Write out all of the data without omission, exactly as shown.
(THE INPUT Opens)
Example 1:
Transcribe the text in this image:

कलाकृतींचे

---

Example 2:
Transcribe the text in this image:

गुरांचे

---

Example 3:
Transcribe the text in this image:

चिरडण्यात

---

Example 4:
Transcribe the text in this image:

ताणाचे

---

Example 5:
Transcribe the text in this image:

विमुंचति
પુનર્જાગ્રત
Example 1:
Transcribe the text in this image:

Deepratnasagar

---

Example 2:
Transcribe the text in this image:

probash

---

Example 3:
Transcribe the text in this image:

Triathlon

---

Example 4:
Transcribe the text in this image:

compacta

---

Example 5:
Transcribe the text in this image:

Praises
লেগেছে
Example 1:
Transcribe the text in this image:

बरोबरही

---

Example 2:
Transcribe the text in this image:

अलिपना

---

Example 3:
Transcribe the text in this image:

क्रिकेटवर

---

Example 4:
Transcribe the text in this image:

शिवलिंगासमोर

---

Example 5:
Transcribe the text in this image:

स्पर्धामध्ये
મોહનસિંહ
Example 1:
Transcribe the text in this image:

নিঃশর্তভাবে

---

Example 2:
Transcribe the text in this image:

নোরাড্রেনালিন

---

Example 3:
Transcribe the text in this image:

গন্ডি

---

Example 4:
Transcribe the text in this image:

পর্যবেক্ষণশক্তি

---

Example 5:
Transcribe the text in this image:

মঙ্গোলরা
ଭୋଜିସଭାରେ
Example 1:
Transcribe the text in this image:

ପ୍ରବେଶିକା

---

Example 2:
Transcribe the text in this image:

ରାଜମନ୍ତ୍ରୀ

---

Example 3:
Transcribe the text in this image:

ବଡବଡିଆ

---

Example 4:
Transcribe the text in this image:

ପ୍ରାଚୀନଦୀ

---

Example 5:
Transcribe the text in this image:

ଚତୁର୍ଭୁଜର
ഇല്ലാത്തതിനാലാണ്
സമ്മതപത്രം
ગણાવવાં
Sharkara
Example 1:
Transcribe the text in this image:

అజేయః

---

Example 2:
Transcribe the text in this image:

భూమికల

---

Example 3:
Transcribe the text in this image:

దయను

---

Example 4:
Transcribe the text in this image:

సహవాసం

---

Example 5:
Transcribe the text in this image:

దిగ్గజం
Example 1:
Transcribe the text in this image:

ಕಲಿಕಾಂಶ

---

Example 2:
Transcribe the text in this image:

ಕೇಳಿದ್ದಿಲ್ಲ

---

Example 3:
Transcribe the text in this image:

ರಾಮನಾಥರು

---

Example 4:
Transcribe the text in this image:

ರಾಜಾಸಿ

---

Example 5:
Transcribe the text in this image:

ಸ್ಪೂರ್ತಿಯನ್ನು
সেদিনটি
(THE INPUT Closes)
EXERCISE SOLUTION:
Example 1:
Transcribe the text in this image:

कलाकृतींचे

---

Example 2:
Transcribe the text in this image:

गुरांचे

---

Example 3:
Transcribe the text in this image:

चिरडण्यात

---

Example 4:
Transcribe the text in this image:

ताणाचे

---

Example 5:
Transcribe the text in this image:

विमुंचति
પુનર્જાગ્રત
Example 1:
Transcribe the text in this image:

Deepratnasagar

---

Example 2:
Transcribe the text in this image:

probash

---

Example 3:
Transcribe the text in this image:

Triathlon

---

Example 4:
Transcribe the text in this image:

compacta

---

Example 5:
Transcribe the text in this image:

Praises
লেগেছে
Example 1:
Transcribe the text in this image:

बरोबरही

---

Example 2:
Transcribe the text in this image:

अलिपना

---

Example 3:
Transcribe the text in this image:

क्रिकेटवर

---

Example 4:
Transcribe the text in this image:

शिवलिंगासमोर

---

Example 5:
Transcribe the text in this image:

स्पर्धामध्ये
મોહનસિંહ
Example 1:
Transcribe the text in this image:

নিঃশর্তভাবে

---

Example 2:
Transcribe the text in this image:

নোরাড্রেনালিন

---

Example 3:
Transcribe the text in this image:

গন্ডি

---

Example 4:
Transcribe the text in this image:

পর্যবেক্ষণশক্তি

---

Example 5:
Transcribe the text in this image:

মঙ্গোলরা
ଭୋଜିସଭାରେ
Example 1:
Transcribe the text in this image:

ପ୍ରବେଶିକା

---

Example 2:
Transcribe the text in this image:

ରାଜମନ୍ତ୍ରୀ

---

Example 3:
Transcribe the text in this image:

ବଡବଡିଆ

---

Example 4:
Transcribe the text in this image:

ପ୍ରାଚୀନଦୀ

---

Example 5:
Transcribe the text in this image:

ଚତୁର୍ଭୁଜର
ഇല്ലാത്തതിനാലാണ്
സമ്മതപത്രം
ગણાવવાં
Sharkara
Example 1:
Transcribe the text in this image:

అజేయః

---

Example 2:
Transcribe the text in this image:

భూమికల

---

Example 3:
Transcribe the text in this image:

దయను

---

Example 4:
Transcribe the text in this image:

సహవాసం

---

Example 5:
Transcribe the text in this image:

దిగ్గజం
Example 1:
Transcribe the text in this image:

ಕಲಿಕಾಂಶ

---

Example 2:
Transcribe the text in this image:

ಕೇಳಿದ್ದಿಲ್ಲ

---

Example 3:
Transcribe the text in this image:

ರಾಮನಾಥರು

---

Example 4:
Transcribe the text in this image:

ರಾಜಾಸಿ

---

Example 5:
Transcribe the text in this image:

ಸ್ಪೂರ್ತಿಯನ್ನು
সেদিনটি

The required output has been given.